Airport project delay, BOPARC funding among topics discussed at Morgantown City Council meeting

MORGANTOWN — Funding discussions regarding the Morgantown Municipal Airport and the  Board of Parks and Recreation Commissioners (BOPARC) dominated Tuesday July 10’s regular meeting of the  Morgantown City Council.

Council opened its first meeting of the fiscal year by voting unanimously to keep Mayor Bill Kawecki and Deputy Mayor Mark Brazaitis in their leadership roles.

Once down to business, the body opted to delay approval of an $4.8 million airport improvement budget aimed at funding what City Manager Paul Brake said will be “the single most important year in the development of the Morgantown Municipal Airport.”

Council didn’t ultimately take issue with the numbers as much as how they were presented. There was  confusion that the funds to be budgeted for the current fiscal year were in addition to the $5.2 million airport improvement budget from the previous year, which ended June 30.

Brake explained that is not the case. He said the airport improvement budget rolls over from year to year, meaning funds budgeted for projects that didn’t get done last year — $1 million for the runway protection zone, for example — have been moved over to this spending plan.

Council members asked Brake to reconfigure the document to clarify  what funds are being carried over and how the proposed airport improvement budget relates to the city’s overall budget, and specifically its capital escrow fund, from which the majority of the money will come.

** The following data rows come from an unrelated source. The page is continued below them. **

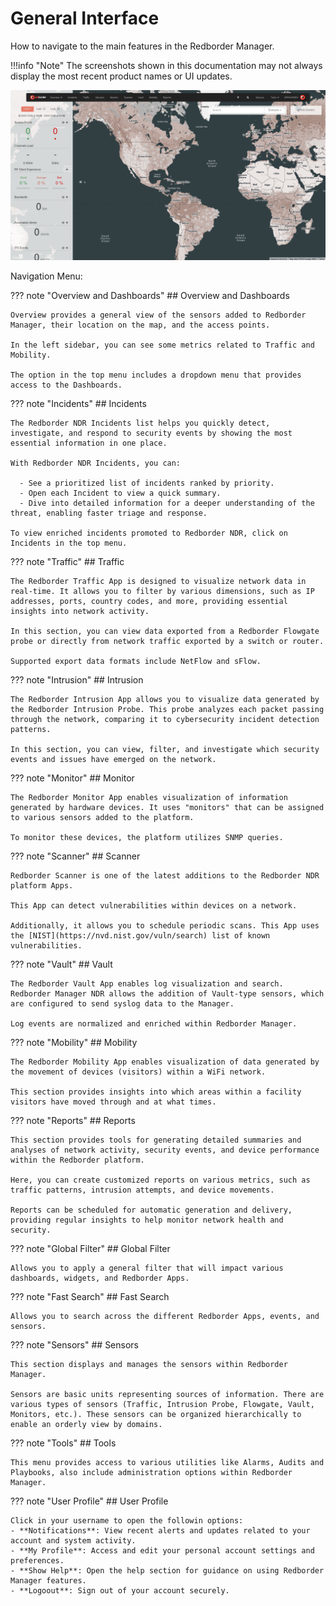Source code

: # General Interface

 How to navigate to the main features in the Redborder Manager.

!!!info "Note"
    The screenshots shown in this documentation may not always display the most recent product names or UI updates.

![General Interface](images/general_interface.en.png)

Navigation Menu:

??? note "Overview and Dashboards"
    ## Overview and Dashboards

    Overview provides a general view of the sensors added to Redborder Manager, their location on the map, and the access points.

    In the left sidebar, you can see some metrics related to Traffic and Mobility.

    The option in the top menu includes a dropdown menu that provides access to the Dashboards.

??? note "Incidents"
    ## Incidents

    The Redborder NDR Incidents list helps you quickly detect, investigate, and respond to security events by showing the most essential information in one place.

    With Redborder NDR Incidents, you can:

      - See a prioritized list of incidents ranked by priority.
      - Open each Incident to view a quick summary.
      - Dive into detailed information for a deeper understanding of the threat, enabling faster triage and response.

    To view enriched incidents promoted to Redborder NDR, click on Incidents in the top menu.

??? note "Traffic"
    ## Traffic

    The Redborder Traffic App is designed to visualize network data in real-time. It allows you to filter by various dimensions, such as IP addresses, ports, country codes, and more, providing essential insights into network activity.

    In this section, you can view data exported from a Redborder Flowgate probe or directly from network traffic exported by a switch or router.

    Supported export data formats include NetFlow and sFlow.

??? note "Intrusion"
    ## Intrusion

    The Redborder Intrusion App allows you to visualize data generated by the Redborder Intrusion Probe. This probe analyzes each packet passing through the network, comparing it to cybersecurity incident detection patterns.

    In this section, you can view, filter, and investigate which security events and issues have emerged on the network.

??? note "Monitor"
    ## Monitor

    The Redborder Monitor App enables visualization of information generated by hardware devices. It uses "monitors" that can be assigned to various sensors added to the platform.

    To monitor these devices, the platform utilizes SNMP queries.

??? note "Scanner"
    ## Scanner

    Redborder Scanner is one of the latest additions to the Redborder NDR platform Apps.

    This App can detect vulnerabilities within devices on a network. 
    
    Additionally, it allows you to schedule periodic scans. This App uses the [NIST](https://nvd.nist.gov/vuln/search) list of known vulnerabilities.

??? note "Vault"
    ## Vault

    The Redborder Vault App enables log visualization and search. Redborder Manager NDR allows the addition of Vault-type sensors, which are configured to send syslog data to the Manager.

    Log events are normalized and enriched within Redborder Manager.

??? note "Mobility"
    ## Mobility

    The Redborder Mobility App enables visualization of data generated by the movement of devices (visitors) within a WiFi network.

    This section provides insights into which areas within a facility visitors have moved through and at what times.

??? note "Reports"
    ## Reports

    This section provides tools for generating detailed summaries and analyses of network activity, security events, and device performance within the Redborder platform. 
    
    Here, you can create customized reports on various metrics, such as traffic patterns, intrusion attempts, and device movements.
    
    Reports can be scheduled for automatic generation and delivery, providing regular insights to help monitor network health and security.

??? note "Global Filter"
    ## Global Filter

    Allows you to apply a general filter that will impact various dashboards, widgets, and Redborder Apps.

??? note "Fast Search"
    ## Fast Search

    Allows you to search across the different Redborder Apps, events, and sensors.

??? note "Sensors"
    ## Sensors

    This section displays and manages the sensors within Redborder Manager.

    Sensors are basic units representing sources of information. There are various types of sensors (Traffic, Intrusion Probe, Flowgate, Vault, Monitors, etc.). These sensors can be organized hierarchically to enable an orderly view by domains.

??? note "Tools"
    ## Tools

    This menu provides access to various utilities like Alarms, Audits and Playbooks, also include administration options within Redborder Manager.

??? note "User Profile"
    ## User Profile

    Click in your username to open the followin options:
    - **Notifications**: View recent alerts and updates related to your account and system activity.
    - **My Profile**: Access and edit your personal account settings and preferences.
    - **Show Help**: Open the help section for guidance on using Redborder Manager features.
    - **Logoout**: Sign out of your account securely.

Council also heard from more than a dozen members of the pubic speaking in support of additional funding for BOPARC, the majority of whom said they would support a dedicated tax levy for the city’s recreation board.

But the topic of how to present the levy touched off a lively debate when Brazaitis advocated for moving forward on a county-wide excess levy to address BOPARC’s infrastructure needs on the November ballot.

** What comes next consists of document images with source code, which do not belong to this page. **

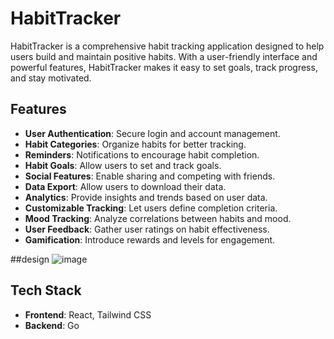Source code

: # HabitTracker

HabitTracker is a comprehensive habit tracking application designed to help users build and maintain positive habits. With a user-friendly interface and powerful features, HabitTracker makes it easy to set goals, track progress, and stay motivated.

## Features

- **User Authentication**: Secure login and account management.
- **Habit Categories**: Organize habits for better tracking.
- **Reminders**: Notifications to encourage habit completion.
- **Habit Goals**: Allow users to set and track goals.
- **Social Features**: Enable sharing and competing with friends.
- **Data Export**: Allow users to download their data.
- **Analytics**: Provide insights and trends based on user data.
- **Customizable Tracking**: Let users define completion criteria.
- **Mood Tracking**: Analyze correlations between habits and mood.
- **User Feedback**: Gather user ratings on habit effectiveness.
- **Gamification**: Introduce rewards and levels for engagement.


##design 
 ![image](https://github.com/user-attachments/assets/3200317b-9a6a-47ef-8ec3-09eb086a6090)

## Tech Stack
- **Frontend**: React,  Tailwind CSS
- **Backend**: Go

“I think this presents us with an extraordinary opportunity to go to the voters and ask them if they want to support BOPARC,” Brazaitis said, explaining recent turnout at council meetings indicate the support is there. “We’ve seen an extraordinary outpouring of support for BOPARC. Why not, at this moment, offer it to voters, because it would be a county-wide levy.”

Brazaitis explained that he’s meeting with the Monongalia County Commission today and could initiate the process. The county commission would have to approve place-ment of the levy on the county ballot.

Others on council, as well as Brake and City Attorney Ryan Simonton, said the city would be under an incredible time crunch to get the proposed levy to the Monongalia County Commission in time to have the language placed on November’s ballot. Especially considering BOPARC is still drilling down exactly how much funding would be needed and which projects should be prioritized.

“I’m not trying to quell the enthusiasm here whatsoever, but trying to talk about this in a logical way about how we can make the best presentation,” Brake said. “If you feel like let’s have the conversation with the county and we’ll figure out the rest of the details later, give that direction to me, because at this point there’s just preliminary estimates of what it would take to do these projects. If that’s where your comfort level is, then we’ll  proceed accordingly.”

Brake added, “but we’re in a bit of a quandary here that we’re in the eleventh hour.”

Others noted rushing ahead and not receiving the needed 60 percent approval from the voters would be a bigger setback. Better to join BOPARC leadership and  solidify data about  how much money is needed before presenting the levy to the county commission, said council member Jenny Selin, who also serves on the parks board.

The council ultimately voted 6-0 to have city administration work with BOPARC to put together a timetable and compile the relevant data.

Kawecki is attending a mayor’s conference and was not at the meeting.